Find the smallest set of numbers that covers all the intervals

December 24, 2023

Problem #

Given a set of closed intervals, find the smallest set of numbers that covers all the intervals. If there are multiple smallest sets, return any of them.

For example, given the intervals [0, 3], [2, 6], [3, 4], [6, 9], one set of numbers that covers all these intervals is {3, 6}.

Solution #

Here is the Python code to find the smallest set of numbers that covers all the given intervals:

def find_minimum_cover(intervals):
    # Sort intervals based on the end points
    intervals.sort(key=lambda x: x[1])

    result = []
    last_added = float('-inf')

    for interval in intervals:
        # If the start of the current interval is greater than the last added point,
        # it means the current interval is not covered
        if interval[0] > last_added:
            # Add the end of the current interval to the result
            result.append(interval[1])
            last_added = interval[1]

    return result

# Example intervals
intervals = [[0, 3], [2, 6], [3, 4], [6, 9]]

# Find minimum cover
minimum_cover = find_minimum_cover(intervals)

For the given intervals ([0, 3], [2, 6], [3, 4], [6, 9]), this code finds that the set ({3, 9}) covers all the intervals. Note that this solution finds one of the possible smallest sets, and there may be other sets that also satisfy the condition.

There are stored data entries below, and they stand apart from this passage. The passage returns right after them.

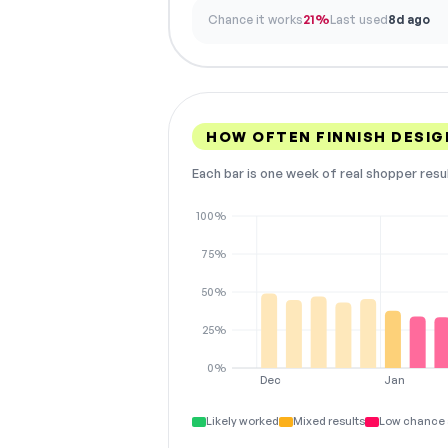
Chance it works
21%
Last used
8d ago
HOW OFTEN FINNISH DESI
Each bar is one week of real shopper resu
100%
75%
50%
25%
0%
Dec
Jan
Likely worked
Mixed results
Low chance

Checking and Adding Points:

if interval[0] > last_added:
    result.append(interval[1])
    last_added = interval[1]

For each interval, the code checks if the start of the interval (interval[0]) is greater than last_added. If it is, it means that the current interval is not covered by any of the numbers added to result so far. Therefore, the end of this interval (interval[1]) is added to result, and last_added is updated to this value.